July 17, 2018
Composer and pianist Philip Glass spent last year celebrating his 80th birthday, complete with the premiere of a new symphony (his 11th) at Carnegie Hall. But don’t think for a moment that he’s ready to slow down.
Settling into the SFJazz Center for a four-night run July 19-22, he’s collaborating with a brilliant cast of musicians, some of whom have played an important role in sustaining his vaunted reputation as one of the era’s most influential composers, while others are new to his mesmerizing insistently repetitive forms.
Glass performs the first two nights with South Korean-born, Dutch-raised harpist Lavinia Meijer and Israeli-born, U.S.-raised cellist Matt Haimovitz, who spent much of his adolescence in Palo Alto. Meijer’s 2012 album “Metamorphosis, The Hours” (Channel Classics) is devoted to transcriptions of Glass’s solo piano works, while 2016’s “The Glass Effect” (Sony Music Canada) features one disc of Glass’s famous “20 Piano Etudes” and a second disc of works by composers inspired by Glass (including Bryce Dessner, Nico Muhly, Nils Frahm, and Ólafur Arnalds).
Haimovitz shares similarly deep ties to Glass. In 2013, he recorded the composer’s Cello Concerto No. 2, a reworking of the film score “Naqoyqatsi,” with Dennis Russell Davies and the Cincinnati Symphony.
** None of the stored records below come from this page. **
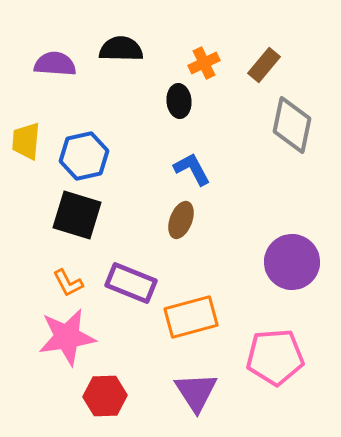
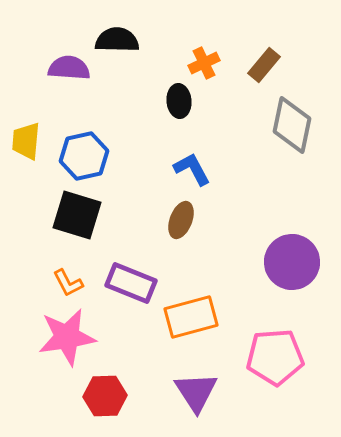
black semicircle: moved 4 px left, 9 px up
purple semicircle: moved 14 px right, 4 px down
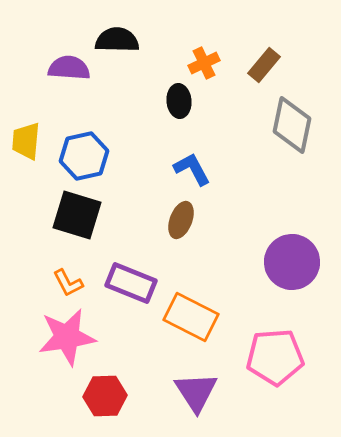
orange rectangle: rotated 42 degrees clockwise
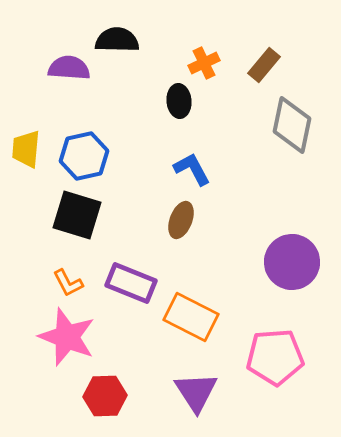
yellow trapezoid: moved 8 px down
pink star: rotated 30 degrees clockwise
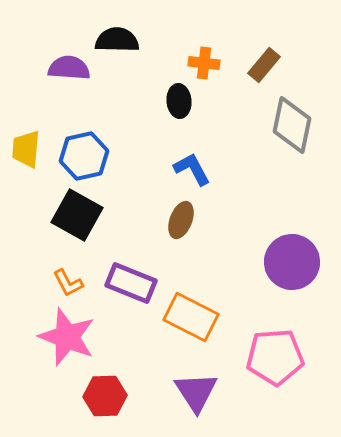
orange cross: rotated 32 degrees clockwise
black square: rotated 12 degrees clockwise
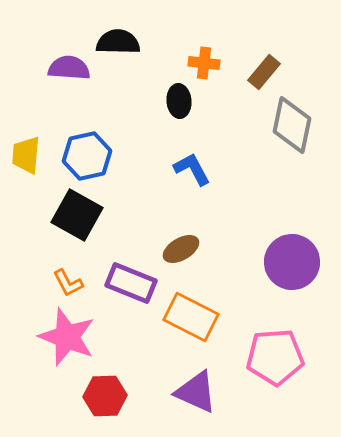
black semicircle: moved 1 px right, 2 px down
brown rectangle: moved 7 px down
yellow trapezoid: moved 6 px down
blue hexagon: moved 3 px right
brown ellipse: moved 29 px down; rotated 39 degrees clockwise
purple triangle: rotated 33 degrees counterclockwise
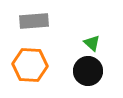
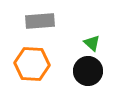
gray rectangle: moved 6 px right
orange hexagon: moved 2 px right, 1 px up
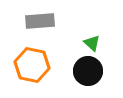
orange hexagon: moved 1 px down; rotated 8 degrees clockwise
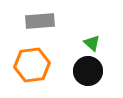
orange hexagon: rotated 20 degrees counterclockwise
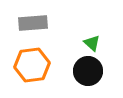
gray rectangle: moved 7 px left, 2 px down
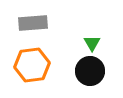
green triangle: rotated 18 degrees clockwise
black circle: moved 2 px right
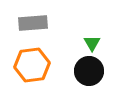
black circle: moved 1 px left
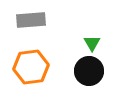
gray rectangle: moved 2 px left, 3 px up
orange hexagon: moved 1 px left, 2 px down
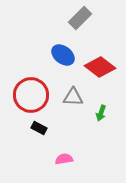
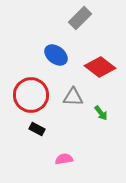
blue ellipse: moved 7 px left
green arrow: rotated 56 degrees counterclockwise
black rectangle: moved 2 px left, 1 px down
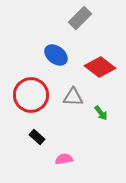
black rectangle: moved 8 px down; rotated 14 degrees clockwise
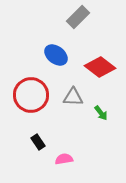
gray rectangle: moved 2 px left, 1 px up
black rectangle: moved 1 px right, 5 px down; rotated 14 degrees clockwise
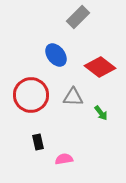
blue ellipse: rotated 15 degrees clockwise
black rectangle: rotated 21 degrees clockwise
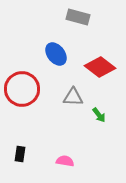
gray rectangle: rotated 60 degrees clockwise
blue ellipse: moved 1 px up
red circle: moved 9 px left, 6 px up
green arrow: moved 2 px left, 2 px down
black rectangle: moved 18 px left, 12 px down; rotated 21 degrees clockwise
pink semicircle: moved 1 px right, 2 px down; rotated 18 degrees clockwise
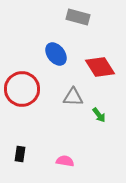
red diamond: rotated 20 degrees clockwise
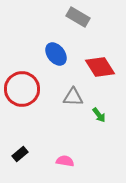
gray rectangle: rotated 15 degrees clockwise
black rectangle: rotated 42 degrees clockwise
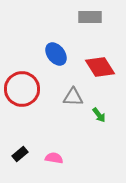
gray rectangle: moved 12 px right; rotated 30 degrees counterclockwise
pink semicircle: moved 11 px left, 3 px up
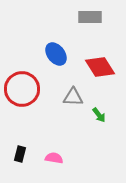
black rectangle: rotated 35 degrees counterclockwise
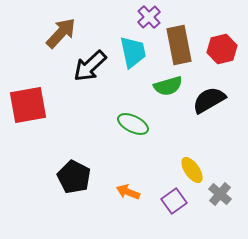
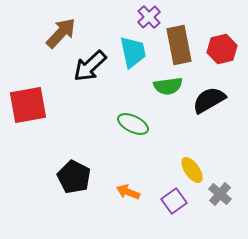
green semicircle: rotated 8 degrees clockwise
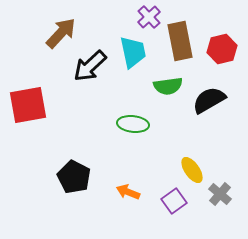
brown rectangle: moved 1 px right, 4 px up
green ellipse: rotated 20 degrees counterclockwise
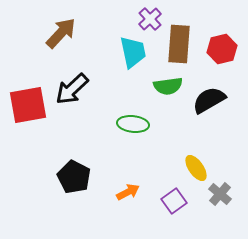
purple cross: moved 1 px right, 2 px down
brown rectangle: moved 1 px left, 3 px down; rotated 15 degrees clockwise
black arrow: moved 18 px left, 23 px down
yellow ellipse: moved 4 px right, 2 px up
orange arrow: rotated 130 degrees clockwise
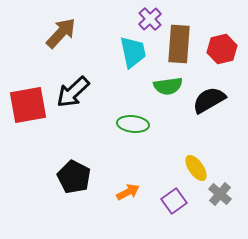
black arrow: moved 1 px right, 3 px down
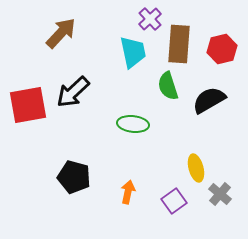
green semicircle: rotated 80 degrees clockwise
yellow ellipse: rotated 20 degrees clockwise
black pentagon: rotated 12 degrees counterclockwise
orange arrow: rotated 50 degrees counterclockwise
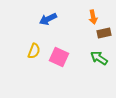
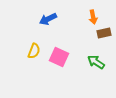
green arrow: moved 3 px left, 4 px down
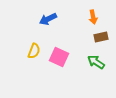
brown rectangle: moved 3 px left, 4 px down
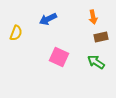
yellow semicircle: moved 18 px left, 18 px up
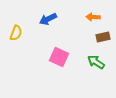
orange arrow: rotated 104 degrees clockwise
brown rectangle: moved 2 px right
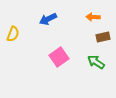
yellow semicircle: moved 3 px left, 1 px down
pink square: rotated 30 degrees clockwise
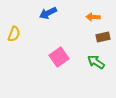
blue arrow: moved 6 px up
yellow semicircle: moved 1 px right
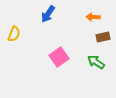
blue arrow: moved 1 px down; rotated 30 degrees counterclockwise
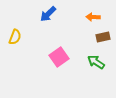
blue arrow: rotated 12 degrees clockwise
yellow semicircle: moved 1 px right, 3 px down
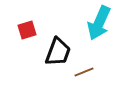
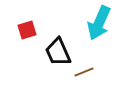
black trapezoid: rotated 136 degrees clockwise
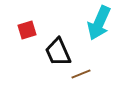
brown line: moved 3 px left, 2 px down
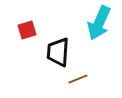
black trapezoid: rotated 28 degrees clockwise
brown line: moved 3 px left, 5 px down
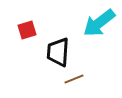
cyan arrow: rotated 28 degrees clockwise
brown line: moved 4 px left
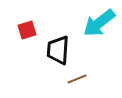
black trapezoid: moved 2 px up
brown line: moved 3 px right
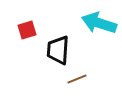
cyan arrow: rotated 56 degrees clockwise
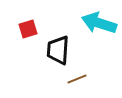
red square: moved 1 px right, 1 px up
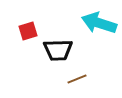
red square: moved 2 px down
black trapezoid: rotated 96 degrees counterclockwise
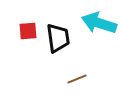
red square: rotated 12 degrees clockwise
black trapezoid: moved 12 px up; rotated 96 degrees counterclockwise
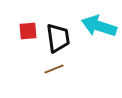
cyan arrow: moved 3 px down
brown line: moved 23 px left, 10 px up
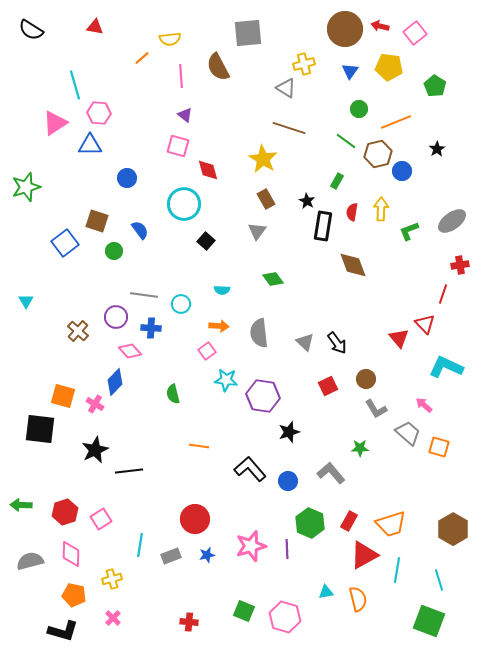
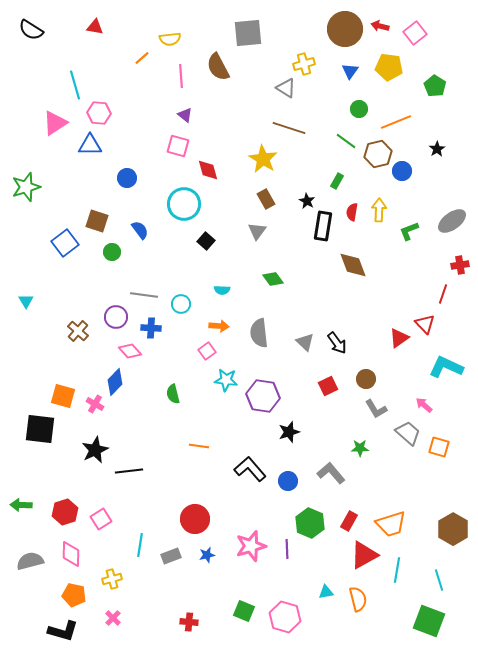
yellow arrow at (381, 209): moved 2 px left, 1 px down
green circle at (114, 251): moved 2 px left, 1 px down
red triangle at (399, 338): rotated 35 degrees clockwise
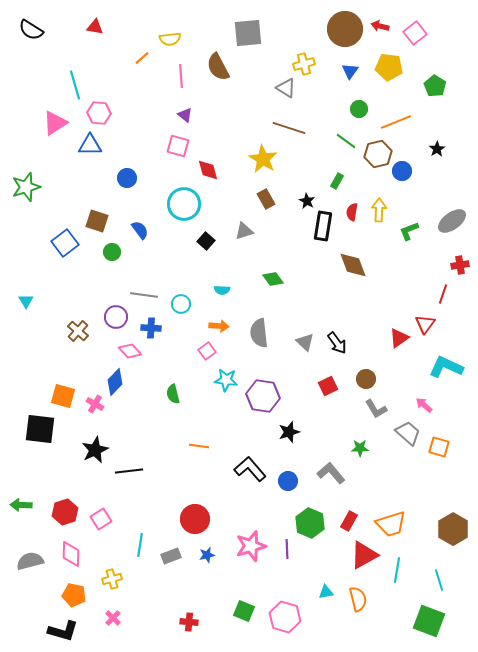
gray triangle at (257, 231): moved 13 px left; rotated 36 degrees clockwise
red triangle at (425, 324): rotated 20 degrees clockwise
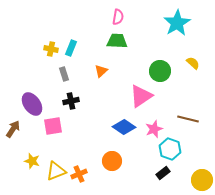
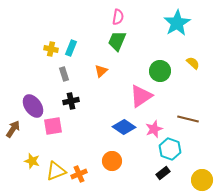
green trapezoid: rotated 70 degrees counterclockwise
purple ellipse: moved 1 px right, 2 px down
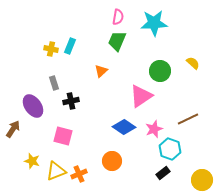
cyan star: moved 23 px left; rotated 28 degrees clockwise
cyan rectangle: moved 1 px left, 2 px up
gray rectangle: moved 10 px left, 9 px down
brown line: rotated 40 degrees counterclockwise
pink square: moved 10 px right, 10 px down; rotated 24 degrees clockwise
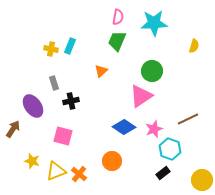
yellow semicircle: moved 1 px right, 17 px up; rotated 64 degrees clockwise
green circle: moved 8 px left
orange cross: rotated 28 degrees counterclockwise
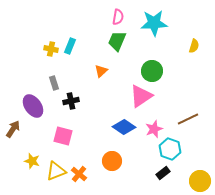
yellow circle: moved 2 px left, 1 px down
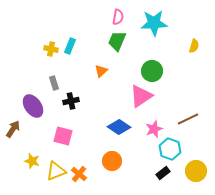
blue diamond: moved 5 px left
yellow circle: moved 4 px left, 10 px up
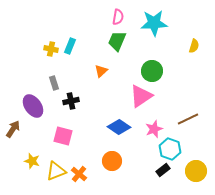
black rectangle: moved 3 px up
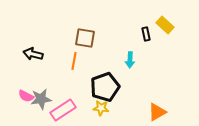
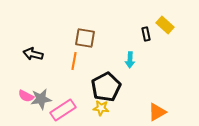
black pentagon: moved 1 px right; rotated 8 degrees counterclockwise
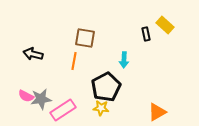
cyan arrow: moved 6 px left
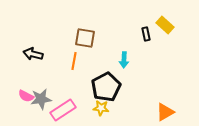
orange triangle: moved 8 px right
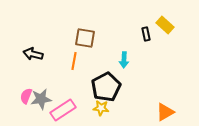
pink semicircle: rotated 84 degrees clockwise
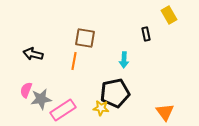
yellow rectangle: moved 4 px right, 10 px up; rotated 18 degrees clockwise
black pentagon: moved 9 px right, 6 px down; rotated 16 degrees clockwise
pink semicircle: moved 6 px up
orange triangle: rotated 36 degrees counterclockwise
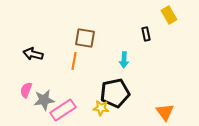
gray star: moved 3 px right, 1 px down
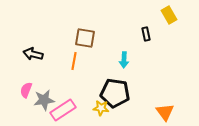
black pentagon: rotated 20 degrees clockwise
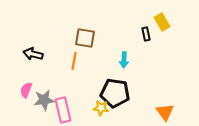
yellow rectangle: moved 7 px left, 7 px down
pink rectangle: rotated 70 degrees counterclockwise
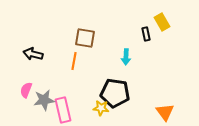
cyan arrow: moved 2 px right, 3 px up
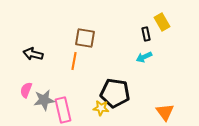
cyan arrow: moved 18 px right; rotated 63 degrees clockwise
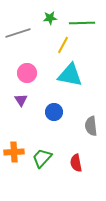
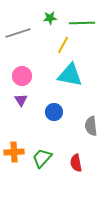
pink circle: moved 5 px left, 3 px down
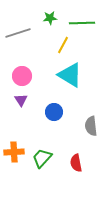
cyan triangle: rotated 20 degrees clockwise
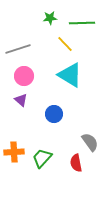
gray line: moved 16 px down
yellow line: moved 2 px right, 1 px up; rotated 72 degrees counterclockwise
pink circle: moved 2 px right
purple triangle: rotated 16 degrees counterclockwise
blue circle: moved 2 px down
gray semicircle: moved 1 px left, 16 px down; rotated 150 degrees clockwise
And last year he premiered Partita No. 2 for Solo Cello at the Peabody Essex Museum in Salem, Mass.
The second half of Glass Fest features the composer playing solo and duets with a diverse cast of pianists drawn from classical music (Russia’s Anton Batagov and Taiwan’s Jenny Lin) and jazz (Aaron Diehl, who’s stepping out on his own after a long, fruitful and Grammy Award-winning run with vocal star Cécile McLorin Salvant).
Details: All concerts 7:30 p.m.; SFJazz Center, San Francisco; $55-$125; 866-920-5299, www.sfjazz.org.